Originally known as Surma and a collective name given by the Ethiopian government as Suri.
Approximately with a total population 180,000 inhabit within the south-western region of Ethiopia.
Their homeland is remote, located in desolate mountains, and traditional rivalries with their tribal neighbours such as the Nyangatom become quite bloody as automatic firearms have become available from the parties in the Sudanese Civil War. The police allow foreigners to travel there only with a hired armed guard.
They have a fierce culture called Donga, a stick fighting. This practise is extremely important when seeking a better half, therefore they are very competitive, at the risk of serious injury and even death sometimes.
Women like to beautify themselves by insert a clay lip plate between bottom teeth and bottom lips. However getting more young women are refusing to have their lips pierced. Men have their head shaved and bald. Children are sometimes painted with white clay paint, which may be dotted on the face or body.
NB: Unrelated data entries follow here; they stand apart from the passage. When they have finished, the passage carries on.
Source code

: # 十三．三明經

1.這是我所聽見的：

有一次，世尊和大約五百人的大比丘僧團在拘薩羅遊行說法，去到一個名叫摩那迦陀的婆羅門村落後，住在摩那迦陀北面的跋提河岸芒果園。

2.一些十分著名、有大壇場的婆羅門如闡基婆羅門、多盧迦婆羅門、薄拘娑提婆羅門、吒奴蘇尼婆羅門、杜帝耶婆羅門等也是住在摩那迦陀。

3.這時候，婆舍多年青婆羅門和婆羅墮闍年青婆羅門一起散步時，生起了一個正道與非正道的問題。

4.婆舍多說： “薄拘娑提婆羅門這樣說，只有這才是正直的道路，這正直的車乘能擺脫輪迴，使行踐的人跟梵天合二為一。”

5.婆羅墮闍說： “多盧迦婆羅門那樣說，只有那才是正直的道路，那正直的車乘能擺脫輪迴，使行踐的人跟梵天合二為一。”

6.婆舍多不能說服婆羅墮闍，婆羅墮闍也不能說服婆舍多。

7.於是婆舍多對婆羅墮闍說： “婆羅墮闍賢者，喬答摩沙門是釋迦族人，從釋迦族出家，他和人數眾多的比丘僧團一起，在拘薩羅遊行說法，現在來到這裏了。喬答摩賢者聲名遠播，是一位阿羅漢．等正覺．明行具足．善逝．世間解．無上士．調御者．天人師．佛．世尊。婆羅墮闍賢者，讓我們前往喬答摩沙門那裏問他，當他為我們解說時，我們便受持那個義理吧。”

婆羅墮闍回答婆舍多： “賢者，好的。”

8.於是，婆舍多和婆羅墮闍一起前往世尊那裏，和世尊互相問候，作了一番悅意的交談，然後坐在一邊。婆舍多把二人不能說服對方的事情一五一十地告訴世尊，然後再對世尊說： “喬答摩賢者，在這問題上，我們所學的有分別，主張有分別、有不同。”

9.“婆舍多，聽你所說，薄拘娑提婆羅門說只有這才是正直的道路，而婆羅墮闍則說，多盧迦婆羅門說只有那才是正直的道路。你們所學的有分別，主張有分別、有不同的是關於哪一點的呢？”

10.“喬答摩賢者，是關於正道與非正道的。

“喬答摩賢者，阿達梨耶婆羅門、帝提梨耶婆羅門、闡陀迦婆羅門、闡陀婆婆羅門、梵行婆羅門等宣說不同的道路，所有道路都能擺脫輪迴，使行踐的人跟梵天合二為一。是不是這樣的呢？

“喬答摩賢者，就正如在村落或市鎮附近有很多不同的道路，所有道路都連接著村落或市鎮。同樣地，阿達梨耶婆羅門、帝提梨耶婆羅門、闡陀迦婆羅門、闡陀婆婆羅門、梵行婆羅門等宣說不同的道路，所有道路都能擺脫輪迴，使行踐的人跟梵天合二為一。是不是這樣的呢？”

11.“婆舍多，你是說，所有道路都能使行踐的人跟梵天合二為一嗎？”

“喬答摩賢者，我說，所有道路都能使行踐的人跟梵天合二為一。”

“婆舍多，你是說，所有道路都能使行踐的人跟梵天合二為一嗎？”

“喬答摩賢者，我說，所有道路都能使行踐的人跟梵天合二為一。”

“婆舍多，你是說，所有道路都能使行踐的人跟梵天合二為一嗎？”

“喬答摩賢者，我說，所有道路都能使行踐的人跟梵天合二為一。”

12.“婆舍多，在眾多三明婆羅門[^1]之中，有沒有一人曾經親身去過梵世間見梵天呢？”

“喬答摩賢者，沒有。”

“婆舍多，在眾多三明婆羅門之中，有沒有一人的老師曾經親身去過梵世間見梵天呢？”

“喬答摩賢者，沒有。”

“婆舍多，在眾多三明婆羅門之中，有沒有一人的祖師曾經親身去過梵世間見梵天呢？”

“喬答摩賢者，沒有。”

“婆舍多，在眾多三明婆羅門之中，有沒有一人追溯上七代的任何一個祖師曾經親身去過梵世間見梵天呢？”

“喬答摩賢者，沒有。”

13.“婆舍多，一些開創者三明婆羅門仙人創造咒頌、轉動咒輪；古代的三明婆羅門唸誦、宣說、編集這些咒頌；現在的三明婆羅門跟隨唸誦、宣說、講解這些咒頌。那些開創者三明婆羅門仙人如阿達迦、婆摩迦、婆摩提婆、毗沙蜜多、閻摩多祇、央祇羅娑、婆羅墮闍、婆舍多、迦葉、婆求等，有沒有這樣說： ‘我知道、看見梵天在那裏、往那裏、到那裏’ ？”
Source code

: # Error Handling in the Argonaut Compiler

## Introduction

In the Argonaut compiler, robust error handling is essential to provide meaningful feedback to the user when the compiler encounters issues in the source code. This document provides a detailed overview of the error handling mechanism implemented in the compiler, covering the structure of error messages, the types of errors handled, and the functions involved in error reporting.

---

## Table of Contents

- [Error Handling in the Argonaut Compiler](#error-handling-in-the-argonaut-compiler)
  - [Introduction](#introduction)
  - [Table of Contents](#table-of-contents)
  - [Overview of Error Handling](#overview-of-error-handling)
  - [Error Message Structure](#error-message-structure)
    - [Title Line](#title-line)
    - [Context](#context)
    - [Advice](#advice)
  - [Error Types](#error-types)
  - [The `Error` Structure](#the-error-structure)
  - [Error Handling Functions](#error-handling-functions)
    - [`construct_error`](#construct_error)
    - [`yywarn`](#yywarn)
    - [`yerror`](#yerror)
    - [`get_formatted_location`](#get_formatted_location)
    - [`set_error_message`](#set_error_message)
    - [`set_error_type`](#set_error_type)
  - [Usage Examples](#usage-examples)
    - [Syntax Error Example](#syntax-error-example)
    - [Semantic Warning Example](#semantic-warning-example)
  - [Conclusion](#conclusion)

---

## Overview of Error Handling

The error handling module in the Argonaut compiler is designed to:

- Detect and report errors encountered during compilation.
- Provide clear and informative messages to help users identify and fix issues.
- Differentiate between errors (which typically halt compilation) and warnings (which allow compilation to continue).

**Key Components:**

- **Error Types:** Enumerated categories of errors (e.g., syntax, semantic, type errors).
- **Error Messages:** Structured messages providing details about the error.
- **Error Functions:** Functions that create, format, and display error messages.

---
Suri’s village life is largely communal, sharing the produce of cattle milk and blood. They use arrow to punch a small hole on the cattle’s neck to draw blood in the morning and to consume the blood immediately on the spot freshly. Every morning the Suri like to apply the ash and even body painting with fresh cow dung all over their body. They believe this practise may help to chase away flies and stay out of insect bites. Cows are tremendously important to the Suri, and at times Suri risk death to protect their herd, Suri men are judged by how much cattle they own. Suri male owns around 30 cows in average and it is particularly important to the Suri for getting marriage.